In its statements, the FinTech company denied “rumors” that any of its platforms or online services were attacked
Egypt's leading e-payment company, Fawry, is refuting claims that it was subject to a cyberattack early Thursday, according to a stock market filing and posts on social media, despite cybersecurity firms' claims.
In its statements, the FinTech company denied “rumors” that any of its platforms or online services were attacked, and stated that its cybersecurity team has scoured its servers for any trace of the reported attacks or data leaks and was unable to find evidence of its occurrence.
“[Fawry] states that no financial or banking data related to customers was leaked,” it wrote in its EGX statement.
Egypt’s largest Fintech firmly declared that the company used the latest and highest cybersecurity measures according to international standards.

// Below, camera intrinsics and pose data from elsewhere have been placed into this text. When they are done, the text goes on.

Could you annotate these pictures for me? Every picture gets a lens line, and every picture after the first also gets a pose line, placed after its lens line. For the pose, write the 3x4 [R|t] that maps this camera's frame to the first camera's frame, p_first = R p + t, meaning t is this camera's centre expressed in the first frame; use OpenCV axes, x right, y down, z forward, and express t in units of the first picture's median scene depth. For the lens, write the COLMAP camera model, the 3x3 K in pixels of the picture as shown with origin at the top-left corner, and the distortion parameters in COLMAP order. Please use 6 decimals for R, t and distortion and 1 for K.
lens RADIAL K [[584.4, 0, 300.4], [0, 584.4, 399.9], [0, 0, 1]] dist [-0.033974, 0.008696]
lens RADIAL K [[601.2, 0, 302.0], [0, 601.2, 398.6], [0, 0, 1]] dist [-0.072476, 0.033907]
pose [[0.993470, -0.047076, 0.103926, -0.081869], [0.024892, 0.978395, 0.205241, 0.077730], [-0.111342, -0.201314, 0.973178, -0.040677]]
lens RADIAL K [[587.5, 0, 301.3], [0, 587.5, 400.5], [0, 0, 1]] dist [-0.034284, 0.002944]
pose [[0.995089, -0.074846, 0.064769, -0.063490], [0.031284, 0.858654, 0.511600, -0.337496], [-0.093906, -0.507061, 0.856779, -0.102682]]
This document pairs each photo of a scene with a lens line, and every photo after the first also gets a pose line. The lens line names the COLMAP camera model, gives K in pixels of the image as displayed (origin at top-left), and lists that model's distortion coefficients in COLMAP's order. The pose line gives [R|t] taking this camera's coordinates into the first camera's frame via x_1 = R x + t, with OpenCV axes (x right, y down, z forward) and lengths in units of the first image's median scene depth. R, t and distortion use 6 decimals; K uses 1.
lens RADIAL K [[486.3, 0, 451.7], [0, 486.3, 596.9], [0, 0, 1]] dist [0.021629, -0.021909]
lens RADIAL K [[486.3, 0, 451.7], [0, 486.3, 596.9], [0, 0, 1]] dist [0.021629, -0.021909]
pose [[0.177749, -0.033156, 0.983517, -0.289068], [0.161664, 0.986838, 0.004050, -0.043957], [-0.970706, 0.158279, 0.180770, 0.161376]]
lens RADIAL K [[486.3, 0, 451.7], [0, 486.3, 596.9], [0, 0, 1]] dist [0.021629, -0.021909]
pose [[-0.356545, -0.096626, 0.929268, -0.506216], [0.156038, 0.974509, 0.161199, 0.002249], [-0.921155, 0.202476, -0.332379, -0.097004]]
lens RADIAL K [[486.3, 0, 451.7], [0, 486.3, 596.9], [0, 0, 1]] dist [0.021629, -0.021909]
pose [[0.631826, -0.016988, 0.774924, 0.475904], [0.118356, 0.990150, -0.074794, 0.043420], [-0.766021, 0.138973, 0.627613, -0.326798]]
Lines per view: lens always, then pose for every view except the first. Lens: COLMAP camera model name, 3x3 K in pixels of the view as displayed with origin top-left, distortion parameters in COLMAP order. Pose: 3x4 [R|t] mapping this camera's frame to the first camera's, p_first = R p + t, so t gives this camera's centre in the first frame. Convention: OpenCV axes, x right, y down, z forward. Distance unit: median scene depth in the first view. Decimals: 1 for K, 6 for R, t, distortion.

Throughout the day, social media has been a buzz with calls to remove any active cards from Fawry’s services, with many reporting unauthorized money transfers through their cards.
Warnings shared on social media and WhatsApp led to what seems to be a massive influx of users shutting down accounts and closing cards attached to the FinTech, with numerous screenshots of people doing so shared online.
Several banks sent warnings, both internally and to customers, cautioning a potential personal data leak. In particular, a screenshot from an internal Arab Africa International Bank (AAIB) memo was heavily circulated stating that “Fawry is currently experiencing a cyberattack and personal identifiable Information of [the bank’s] customers is exposed.”
Later in the day, another screenshot surfaced showing a separate internal AAIB memo, sent at 2:58 pm, stating that “No cyberattacks or exposing of Personal Identifiable Information of Fawry customers has been confirmed”.
Cybersecurity platform Falconfeeds.IO was the first to share the news on social media that the Egyptian FinTech was a victim of a ransomware attack through LockBit 3.0, a Ransomware-as-a-Service (RaaS).
Global cyber-threats monitoring platform, HackManac, also published a notice sharing LockBit’s announcement from the dark web.
According to HackManac, the hackers have given Fawry until 28 November to pay an undisclosed ransom before the retrieved personal data of users are shared or sold online. HackManac rated the Fawry attack as 5 out of 5 in terms of severity, the highest rating it provides.
Amid calls for confirmation, HackManac released a photo at 3 pm that it states is from LockBit, explaining that “LockBit has published a small sample to confirm the authenticity of the attack, which we have obviously censored”.
In March 2023, the USA’s Cybersecurity and Infrastructure Security Agency (CISA) and Federal Bureau of Investigation (FBI) released a joint statement cautioning individuals and organizations about LockBit 3.0, stating that it was “more modular and evasive than its previous versions”.
Lockbit has performed roughly 1,700 ransomware attacks in the US since 2020, according to the FBI, and is believed to have taken in about $91 million in ransom payments.
The hacker group’s latest high-profile attack was aerospace and defense giant Boeing, which confirmed on November 2 that it had suffered a “cyber incident” by the Lockbit ransomware group.
Fawry’s website and app have been out of service for most of the day, however, this can be attributed to the documented rush of users attempting to remove their cards and close their accounts. As of 6.35 PM Cairo time on Thursday, the website remained out of service. [Update: Fawry's main website was back online as of 7:27 pm Thursday]
Over 29.3 million customers use the platform in Egypt, and more than 3.06 million operations are processed daily on Fawry's network.
Fawry stock dropped nearly 4.6% at the Egyptian Exchange (EGX) on Thursday, closing at EGP 5.18.